長野県の河川では、アユを放流しても釣れなくなったという記事がネットにアップされています。
釣り人によれば、放流したアユが釣れないのは、長野県に限ったことではなく、全国的な問題のようです。要因は冷水病、カワウなど色々考えられますが、旧水産庁が水資源開発に歩調を合わせて、1963年から稚魚放流を義務付けたツケがこの10年で一挙にやってきた、という指摘があります。
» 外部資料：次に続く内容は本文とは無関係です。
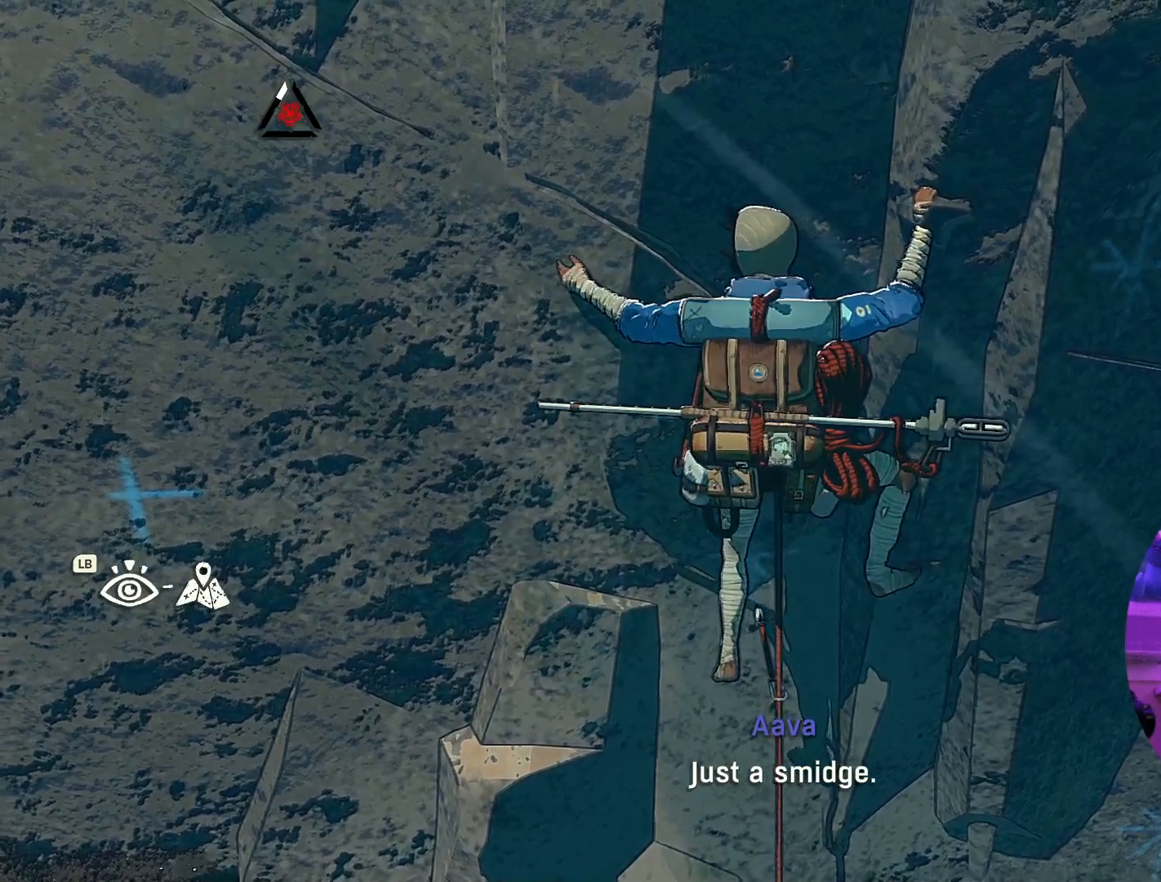
{"dt_ms": 500, "buttons": [], "left_stick": "up-right", "right_stick": "center", "events": [[233, "left_stick", "center"], [367, "left_stick", "right"], [417, "left_stick", "up-right"]]}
川の荒廃を放流でカバーしようという対策が破綻をきたした、ということのようです。
◆2017年2月27日 THE PAGE
http://headlines.yahoo.co.jp/hl?a=20170227-00000012-wordleaf-soci
ー「放流してもアユが釣れない」長野の河川で魚が減った?ー
「信州の河川から、なぜ魚が消える?」。長野県の内水面漁場管理委員会で、委員からこんな声が相次ぎ、本格的な調査の可否などについて県側に検討を求めています。委員会は魚の病気の予防策や放流・増殖する魚の量などを調整する実務作業が本来の中心的な仕事。しかし、放流しても釣果がないといった県内河川の最近の傾向に危機感を募らせた委員から「原因解明を」との意見が続出。同県の諏訪湖のワカサギ大量死問題と合わせ、県内河川のもう一つの問題として浮上する可能性も出てきました。
漁業関係者や専門家らが審議
内水面漁場管理委員会は、知事から独立して河川・湖沼(内水面)における水産動植物の採集、捕獲や増殖について調整したり対策を講じる機関。漁業法と地方自治法で設置が義務付けられ、長野県は県内各地の漁業協同組合、養魚場、釣りの団体、漁業や環境の専門家などの学識経験者ら13人で委員を構成し、会長は平林公男信大繊維学部教授です。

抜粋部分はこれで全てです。